This roasted sweet corn salsa recipe is the perfect way to take advantage of in-season sweet corn. Charring the corn and peppers in a cast iron pan gives them a nice smoky flavor that balances out the sweetness of the corn. This salsa can be made as spicy or as mild as you like!
I recently held a poll on Instagram on if I should create a sweet corn or taco dip recipe. The winner was sweet corn, but I definitely didn’t forget about the taco dip…we’ve got a bunch of Tex Mex flavors and a little bit of spice to keep things interesting.
This sweet corn salsa is a great one to have on hand for summer get-togethers because it’s full of vegetables and is really easy to make. I don’t know about you, but after a few barbeques worth of mayo heavy picnic salads, I always crave something a little fresher. So be the friend that brings the vegan yet totally flavorful and amazing appetizer to the party!
WHAT IF I DON’T HAVE A CAST-IRON PAN?
If you don’t have a cast-iron pan, what the heck are you waiting for?! I love mine. That said, if you don’t have one, I would recommend using an outdoor grill to char the veggies. If you don’t have access to that either, just use a heavy-bottomed pan to char the veggies. Pans that don’t have a non-stick coating typically work better for charring.
CAN I USE FROZEN OR CANNED CORN FOR THIS CORN SALSA?
I would recommend using frozen corn (1 ½ cups) if sweet corn isn’t in season. I always prefer frozen corn over canned because the texture and freshness is so much better. You should be able to char the corn kernels in a cast iron pan, just make sure you keep an eye on them so they don’t burn.
WHAT IS A POBLANO PEPPER?
A poblano pepper is a mild pepper in the chili pepper family. Peppers are measured on a scale called the Scoville scale. A poblano pepper falls within the 1,000 range, compared to a ghost pepper that’s all the way up in the 855,000 range!
I like to use poblano peppers in salsa, but I’ve also used them to make stuffed peppers. Fun fact: if you’re familiar with ancho peppers, those are actually dried poblano peppers!
Recipe: 20 minute sweet corn salsa
Total Time: 20 minutes Yield: 2 cups
- 2 ears of corn, husks removed (approximately 1-1½ cups of corn)

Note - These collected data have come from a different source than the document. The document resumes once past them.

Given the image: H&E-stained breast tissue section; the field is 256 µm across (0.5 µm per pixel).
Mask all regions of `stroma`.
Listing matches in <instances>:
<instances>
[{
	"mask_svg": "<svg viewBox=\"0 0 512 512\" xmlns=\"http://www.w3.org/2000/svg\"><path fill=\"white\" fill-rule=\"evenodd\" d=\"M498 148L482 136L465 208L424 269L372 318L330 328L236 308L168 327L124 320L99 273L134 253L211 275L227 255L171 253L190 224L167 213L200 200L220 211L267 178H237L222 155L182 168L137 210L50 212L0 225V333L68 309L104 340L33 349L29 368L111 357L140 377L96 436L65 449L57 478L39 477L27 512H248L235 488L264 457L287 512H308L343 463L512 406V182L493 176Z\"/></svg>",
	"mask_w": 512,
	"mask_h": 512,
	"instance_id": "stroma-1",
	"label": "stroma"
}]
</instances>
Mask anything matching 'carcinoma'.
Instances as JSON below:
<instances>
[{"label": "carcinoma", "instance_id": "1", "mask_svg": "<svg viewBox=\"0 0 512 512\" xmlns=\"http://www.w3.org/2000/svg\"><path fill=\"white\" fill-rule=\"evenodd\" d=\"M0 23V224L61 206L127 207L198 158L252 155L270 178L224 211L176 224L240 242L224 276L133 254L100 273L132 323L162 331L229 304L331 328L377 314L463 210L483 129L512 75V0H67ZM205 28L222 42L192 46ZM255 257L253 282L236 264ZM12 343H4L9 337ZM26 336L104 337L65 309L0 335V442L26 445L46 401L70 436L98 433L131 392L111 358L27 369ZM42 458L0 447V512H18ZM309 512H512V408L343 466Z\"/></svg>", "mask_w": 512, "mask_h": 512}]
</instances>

- 1 medium-sized jalapeno, seeded and chopped
- 1 poblano pepper
- ½ of a red onion (½ cup chopped)
- ½ cup fresh cilantro, torn or chopped
- 2 tablespoons lime juice
- 1/2 teaspoon kosher salt
- 10 cracks black pepper
- ¼ teaspoon cumin
- Tortilla chips for serving
Char the vegetables: Heat a 12-inch cast-iron skillet over medium-high heat. Place the ears of corn, jalapeno, and poblano pepper in the skillet. Let the vegetables char for a minute or two, then flip. Repeat until all sides are charred. Remove skillet from heat and transfer the vegetables to a plate while you get the rest of the ingredients ready.
Prep the salsa: Chop the red onion and cilantro. Transfer to a medium bowl. Using the same cutting board, remove the corn kernels from the corn you just charred. Add the corn kernels to the bowl with the onion and cilantro.
Remove the stem from the poblano pepper, finely dice, and add to the bowl. Repeat this step with the jalapeno. Depending on how spicy you like it you can add all the seeds, half the seeds, or even just half the jalapeno. Add to the bowl.
Add the lime juice, ½ teaspoon salt, pepper, and cumin to the bowl. Toss ingredients together until everything is evenly mixed. Taste and season with additional salt if needed. Serve immediately with tortilla chips or store covered in the fridge until ready to serve.
You can also char your vegetables on an outdoor grill instead of in a cast iron pan if you’d like.